Dataset records:
Content starts

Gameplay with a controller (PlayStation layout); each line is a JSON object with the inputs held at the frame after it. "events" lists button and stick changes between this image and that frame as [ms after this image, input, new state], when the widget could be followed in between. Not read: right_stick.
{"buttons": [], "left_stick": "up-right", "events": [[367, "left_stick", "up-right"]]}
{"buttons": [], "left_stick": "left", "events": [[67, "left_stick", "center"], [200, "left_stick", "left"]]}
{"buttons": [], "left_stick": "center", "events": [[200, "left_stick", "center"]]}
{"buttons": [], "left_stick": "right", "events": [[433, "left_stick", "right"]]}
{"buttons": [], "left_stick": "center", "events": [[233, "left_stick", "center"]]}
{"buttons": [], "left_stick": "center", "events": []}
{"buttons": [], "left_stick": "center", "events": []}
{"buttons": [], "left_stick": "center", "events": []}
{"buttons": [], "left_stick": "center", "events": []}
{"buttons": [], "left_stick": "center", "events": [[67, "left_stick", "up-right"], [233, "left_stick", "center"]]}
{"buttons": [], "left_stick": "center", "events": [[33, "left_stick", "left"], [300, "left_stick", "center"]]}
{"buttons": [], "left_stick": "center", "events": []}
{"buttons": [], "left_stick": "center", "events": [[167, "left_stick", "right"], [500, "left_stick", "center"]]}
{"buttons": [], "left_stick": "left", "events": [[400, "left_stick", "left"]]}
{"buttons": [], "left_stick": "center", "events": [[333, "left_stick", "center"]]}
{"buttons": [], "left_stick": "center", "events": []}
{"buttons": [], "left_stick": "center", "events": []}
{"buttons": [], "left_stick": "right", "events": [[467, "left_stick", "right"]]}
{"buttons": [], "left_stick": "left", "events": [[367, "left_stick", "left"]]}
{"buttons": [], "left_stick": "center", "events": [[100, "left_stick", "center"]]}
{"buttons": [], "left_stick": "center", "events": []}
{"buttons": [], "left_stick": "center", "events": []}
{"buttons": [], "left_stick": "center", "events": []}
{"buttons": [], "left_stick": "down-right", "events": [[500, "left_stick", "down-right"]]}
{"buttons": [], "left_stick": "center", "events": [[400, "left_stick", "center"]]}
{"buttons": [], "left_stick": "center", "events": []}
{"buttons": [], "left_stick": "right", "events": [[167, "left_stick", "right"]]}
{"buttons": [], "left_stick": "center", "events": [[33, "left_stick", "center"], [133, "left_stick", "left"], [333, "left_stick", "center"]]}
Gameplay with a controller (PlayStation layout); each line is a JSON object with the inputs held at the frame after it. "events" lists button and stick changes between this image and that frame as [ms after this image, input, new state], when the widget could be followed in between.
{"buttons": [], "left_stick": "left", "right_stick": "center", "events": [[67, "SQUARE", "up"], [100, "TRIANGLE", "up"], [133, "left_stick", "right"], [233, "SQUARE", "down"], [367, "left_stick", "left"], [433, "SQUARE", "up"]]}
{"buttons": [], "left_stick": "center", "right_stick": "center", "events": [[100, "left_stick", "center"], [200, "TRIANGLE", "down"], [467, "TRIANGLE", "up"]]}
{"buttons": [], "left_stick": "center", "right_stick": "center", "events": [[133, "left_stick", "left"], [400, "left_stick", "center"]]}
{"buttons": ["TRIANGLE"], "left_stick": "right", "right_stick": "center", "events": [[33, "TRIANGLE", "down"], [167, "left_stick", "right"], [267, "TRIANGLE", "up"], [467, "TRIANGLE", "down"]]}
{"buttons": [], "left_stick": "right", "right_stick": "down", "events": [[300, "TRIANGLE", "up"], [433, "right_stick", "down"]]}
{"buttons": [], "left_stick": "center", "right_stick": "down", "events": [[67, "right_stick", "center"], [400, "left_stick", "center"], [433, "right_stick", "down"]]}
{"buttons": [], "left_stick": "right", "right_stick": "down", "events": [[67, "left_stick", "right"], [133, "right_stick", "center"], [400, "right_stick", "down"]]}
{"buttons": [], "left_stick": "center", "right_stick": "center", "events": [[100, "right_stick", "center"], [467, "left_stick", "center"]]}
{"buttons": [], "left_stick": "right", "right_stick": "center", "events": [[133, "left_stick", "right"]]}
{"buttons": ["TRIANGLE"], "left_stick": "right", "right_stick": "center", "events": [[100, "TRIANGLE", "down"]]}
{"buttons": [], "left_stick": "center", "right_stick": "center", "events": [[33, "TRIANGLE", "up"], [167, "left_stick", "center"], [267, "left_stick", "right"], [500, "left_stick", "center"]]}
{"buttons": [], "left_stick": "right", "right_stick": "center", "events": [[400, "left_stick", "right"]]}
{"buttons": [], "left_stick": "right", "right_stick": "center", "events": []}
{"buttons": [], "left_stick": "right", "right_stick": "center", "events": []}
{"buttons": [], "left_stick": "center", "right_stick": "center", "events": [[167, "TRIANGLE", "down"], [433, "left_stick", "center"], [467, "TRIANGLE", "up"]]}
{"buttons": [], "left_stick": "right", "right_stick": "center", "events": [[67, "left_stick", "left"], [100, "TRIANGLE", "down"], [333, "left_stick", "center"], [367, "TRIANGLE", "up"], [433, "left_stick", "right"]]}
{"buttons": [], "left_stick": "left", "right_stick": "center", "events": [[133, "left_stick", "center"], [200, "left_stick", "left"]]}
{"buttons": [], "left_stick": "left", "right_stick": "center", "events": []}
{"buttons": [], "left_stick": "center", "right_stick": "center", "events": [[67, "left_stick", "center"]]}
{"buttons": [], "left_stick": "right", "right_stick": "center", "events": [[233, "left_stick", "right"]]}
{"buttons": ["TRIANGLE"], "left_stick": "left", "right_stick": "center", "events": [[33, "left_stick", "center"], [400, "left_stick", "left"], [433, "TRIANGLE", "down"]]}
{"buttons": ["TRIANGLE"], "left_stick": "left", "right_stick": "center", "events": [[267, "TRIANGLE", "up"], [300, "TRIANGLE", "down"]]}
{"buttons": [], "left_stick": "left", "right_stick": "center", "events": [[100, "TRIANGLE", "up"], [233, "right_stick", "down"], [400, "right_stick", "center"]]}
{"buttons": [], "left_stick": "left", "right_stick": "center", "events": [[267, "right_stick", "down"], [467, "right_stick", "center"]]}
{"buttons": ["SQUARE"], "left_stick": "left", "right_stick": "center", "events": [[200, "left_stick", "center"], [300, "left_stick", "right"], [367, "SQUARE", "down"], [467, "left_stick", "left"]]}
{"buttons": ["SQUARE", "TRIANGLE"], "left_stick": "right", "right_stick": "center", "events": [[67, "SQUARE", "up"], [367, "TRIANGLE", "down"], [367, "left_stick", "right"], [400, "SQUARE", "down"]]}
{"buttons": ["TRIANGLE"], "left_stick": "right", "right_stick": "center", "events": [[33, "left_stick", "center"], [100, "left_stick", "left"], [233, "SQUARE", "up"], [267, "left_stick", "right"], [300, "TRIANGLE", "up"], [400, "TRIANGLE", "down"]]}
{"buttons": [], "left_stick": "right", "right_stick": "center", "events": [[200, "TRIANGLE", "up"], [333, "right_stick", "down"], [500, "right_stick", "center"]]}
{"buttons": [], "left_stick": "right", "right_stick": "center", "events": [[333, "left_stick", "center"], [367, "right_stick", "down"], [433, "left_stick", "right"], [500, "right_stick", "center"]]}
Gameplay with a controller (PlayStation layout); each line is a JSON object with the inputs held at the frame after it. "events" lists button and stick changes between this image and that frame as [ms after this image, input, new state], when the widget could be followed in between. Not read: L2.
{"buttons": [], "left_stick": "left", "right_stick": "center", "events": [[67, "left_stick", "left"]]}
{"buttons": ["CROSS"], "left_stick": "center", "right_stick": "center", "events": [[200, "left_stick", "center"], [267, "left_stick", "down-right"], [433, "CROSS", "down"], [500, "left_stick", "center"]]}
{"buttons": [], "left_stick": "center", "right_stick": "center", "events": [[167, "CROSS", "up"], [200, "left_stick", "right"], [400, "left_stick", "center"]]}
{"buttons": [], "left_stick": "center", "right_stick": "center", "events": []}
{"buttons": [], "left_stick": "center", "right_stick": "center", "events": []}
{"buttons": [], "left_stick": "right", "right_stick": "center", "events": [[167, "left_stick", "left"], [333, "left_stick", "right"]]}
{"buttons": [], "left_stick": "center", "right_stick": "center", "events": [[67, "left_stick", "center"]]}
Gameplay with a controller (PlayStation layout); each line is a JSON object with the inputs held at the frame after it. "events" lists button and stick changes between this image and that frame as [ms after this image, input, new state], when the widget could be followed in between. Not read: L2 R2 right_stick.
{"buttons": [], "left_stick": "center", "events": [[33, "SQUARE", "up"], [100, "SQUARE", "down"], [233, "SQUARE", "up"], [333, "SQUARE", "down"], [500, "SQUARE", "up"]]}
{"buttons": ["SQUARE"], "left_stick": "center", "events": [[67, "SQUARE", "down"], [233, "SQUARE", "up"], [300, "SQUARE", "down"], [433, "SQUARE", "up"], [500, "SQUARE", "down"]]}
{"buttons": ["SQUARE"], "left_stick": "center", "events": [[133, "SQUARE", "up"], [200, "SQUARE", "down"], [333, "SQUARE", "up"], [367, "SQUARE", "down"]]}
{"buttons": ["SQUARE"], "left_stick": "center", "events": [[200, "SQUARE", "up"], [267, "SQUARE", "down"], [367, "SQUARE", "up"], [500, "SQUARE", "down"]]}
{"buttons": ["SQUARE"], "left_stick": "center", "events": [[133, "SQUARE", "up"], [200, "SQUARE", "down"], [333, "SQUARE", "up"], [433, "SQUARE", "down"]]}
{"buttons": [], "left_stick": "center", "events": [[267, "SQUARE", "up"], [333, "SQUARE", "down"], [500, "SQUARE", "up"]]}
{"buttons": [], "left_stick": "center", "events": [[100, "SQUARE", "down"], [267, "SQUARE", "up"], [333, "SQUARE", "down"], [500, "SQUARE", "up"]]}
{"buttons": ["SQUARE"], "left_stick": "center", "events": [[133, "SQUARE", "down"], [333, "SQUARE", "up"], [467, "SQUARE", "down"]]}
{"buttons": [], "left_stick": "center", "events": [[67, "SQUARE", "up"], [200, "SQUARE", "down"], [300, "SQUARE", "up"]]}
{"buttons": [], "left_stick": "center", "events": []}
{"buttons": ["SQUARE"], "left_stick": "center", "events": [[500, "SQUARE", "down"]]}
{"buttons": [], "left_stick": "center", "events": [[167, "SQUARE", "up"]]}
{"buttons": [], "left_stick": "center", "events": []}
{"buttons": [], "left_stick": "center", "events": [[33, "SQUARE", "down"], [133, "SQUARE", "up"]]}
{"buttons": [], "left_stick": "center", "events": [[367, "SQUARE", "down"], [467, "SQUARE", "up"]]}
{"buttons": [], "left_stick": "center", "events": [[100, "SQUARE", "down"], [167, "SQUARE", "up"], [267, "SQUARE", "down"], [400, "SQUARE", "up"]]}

Content ends

#### WHAT YOU WILL DO:
Say how many lines in the records contain the string "CROSS". No other text is needed.

#### SOLVED EXERCISE:
2